"""

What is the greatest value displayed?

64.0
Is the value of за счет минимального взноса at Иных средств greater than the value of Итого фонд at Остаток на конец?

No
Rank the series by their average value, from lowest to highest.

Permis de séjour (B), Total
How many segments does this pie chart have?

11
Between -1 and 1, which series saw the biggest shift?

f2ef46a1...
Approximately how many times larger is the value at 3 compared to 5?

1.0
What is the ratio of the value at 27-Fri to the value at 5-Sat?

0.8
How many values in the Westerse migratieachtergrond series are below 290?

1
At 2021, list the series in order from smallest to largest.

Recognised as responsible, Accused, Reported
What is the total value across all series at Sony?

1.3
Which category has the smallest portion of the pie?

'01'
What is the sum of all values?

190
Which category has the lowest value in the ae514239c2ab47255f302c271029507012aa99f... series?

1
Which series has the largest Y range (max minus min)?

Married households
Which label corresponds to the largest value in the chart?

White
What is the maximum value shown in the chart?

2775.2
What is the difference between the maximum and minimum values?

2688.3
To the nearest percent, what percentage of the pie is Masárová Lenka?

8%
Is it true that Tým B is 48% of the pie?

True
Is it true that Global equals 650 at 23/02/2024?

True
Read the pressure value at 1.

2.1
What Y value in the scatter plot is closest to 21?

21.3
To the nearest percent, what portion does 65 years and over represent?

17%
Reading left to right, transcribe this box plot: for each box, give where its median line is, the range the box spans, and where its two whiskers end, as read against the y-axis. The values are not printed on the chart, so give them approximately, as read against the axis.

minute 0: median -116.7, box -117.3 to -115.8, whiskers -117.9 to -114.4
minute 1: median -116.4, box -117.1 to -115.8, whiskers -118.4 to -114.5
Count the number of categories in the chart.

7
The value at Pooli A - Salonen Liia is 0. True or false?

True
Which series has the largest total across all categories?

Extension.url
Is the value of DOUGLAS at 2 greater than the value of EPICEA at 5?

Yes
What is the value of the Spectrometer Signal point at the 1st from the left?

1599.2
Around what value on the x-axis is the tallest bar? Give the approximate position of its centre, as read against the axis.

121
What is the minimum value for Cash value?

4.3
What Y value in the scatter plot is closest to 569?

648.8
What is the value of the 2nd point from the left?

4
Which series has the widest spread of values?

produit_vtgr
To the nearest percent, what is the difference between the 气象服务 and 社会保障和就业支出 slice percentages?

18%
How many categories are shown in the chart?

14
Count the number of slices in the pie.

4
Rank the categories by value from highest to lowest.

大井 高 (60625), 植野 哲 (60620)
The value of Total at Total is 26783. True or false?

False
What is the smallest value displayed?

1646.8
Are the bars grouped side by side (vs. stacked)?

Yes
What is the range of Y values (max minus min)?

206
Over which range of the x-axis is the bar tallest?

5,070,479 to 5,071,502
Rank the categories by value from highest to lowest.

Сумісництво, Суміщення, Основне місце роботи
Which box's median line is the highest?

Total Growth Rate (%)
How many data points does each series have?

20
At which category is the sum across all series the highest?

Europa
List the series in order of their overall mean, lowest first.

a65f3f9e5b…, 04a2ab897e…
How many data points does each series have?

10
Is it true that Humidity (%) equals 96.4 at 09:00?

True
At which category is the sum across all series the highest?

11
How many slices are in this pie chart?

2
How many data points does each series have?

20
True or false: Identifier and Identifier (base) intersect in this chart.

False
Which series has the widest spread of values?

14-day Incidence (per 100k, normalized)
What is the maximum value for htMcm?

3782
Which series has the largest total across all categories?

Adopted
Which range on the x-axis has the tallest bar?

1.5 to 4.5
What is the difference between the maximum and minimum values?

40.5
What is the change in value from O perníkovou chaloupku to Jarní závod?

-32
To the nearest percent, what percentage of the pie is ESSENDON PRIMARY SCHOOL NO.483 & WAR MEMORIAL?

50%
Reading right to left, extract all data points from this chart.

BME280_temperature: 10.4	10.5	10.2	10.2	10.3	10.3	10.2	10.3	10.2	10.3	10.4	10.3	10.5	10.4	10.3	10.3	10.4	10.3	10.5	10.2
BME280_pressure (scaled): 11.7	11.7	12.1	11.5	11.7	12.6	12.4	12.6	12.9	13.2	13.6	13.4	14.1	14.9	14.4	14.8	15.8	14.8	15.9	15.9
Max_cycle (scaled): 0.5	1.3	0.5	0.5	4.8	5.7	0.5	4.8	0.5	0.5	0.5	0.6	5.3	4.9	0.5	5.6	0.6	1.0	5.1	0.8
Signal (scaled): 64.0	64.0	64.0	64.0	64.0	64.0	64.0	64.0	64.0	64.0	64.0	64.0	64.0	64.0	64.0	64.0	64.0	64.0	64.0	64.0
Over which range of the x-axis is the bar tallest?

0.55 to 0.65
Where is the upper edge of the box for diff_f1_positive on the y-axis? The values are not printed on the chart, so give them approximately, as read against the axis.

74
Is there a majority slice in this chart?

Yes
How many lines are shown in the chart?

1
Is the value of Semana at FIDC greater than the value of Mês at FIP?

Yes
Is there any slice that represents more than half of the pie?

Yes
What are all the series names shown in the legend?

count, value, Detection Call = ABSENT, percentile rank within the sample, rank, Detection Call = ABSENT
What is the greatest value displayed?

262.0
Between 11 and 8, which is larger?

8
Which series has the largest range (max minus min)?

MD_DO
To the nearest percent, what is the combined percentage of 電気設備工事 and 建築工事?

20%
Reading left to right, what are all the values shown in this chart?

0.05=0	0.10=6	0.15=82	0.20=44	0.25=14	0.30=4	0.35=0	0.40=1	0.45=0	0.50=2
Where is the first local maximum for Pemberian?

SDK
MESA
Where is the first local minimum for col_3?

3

"""

* TASK GOAL *
Duplicate the data from the line containing "Permis de séjour (B), Total" through the line containing "What is the ratio", including both of those lines, and keep each line unchanged.

* ANSWER AREA *
Permis de séjour (B), Total
How many segments does this pie chart have?

11
Between -1 and 1, which series saw the biggest shift?

f2ef46a1...
Approximately how many times larger is the value at 3 compared to 5?

1.0
What is the ratio of the value at 27-Fri to the value at 5-Sat?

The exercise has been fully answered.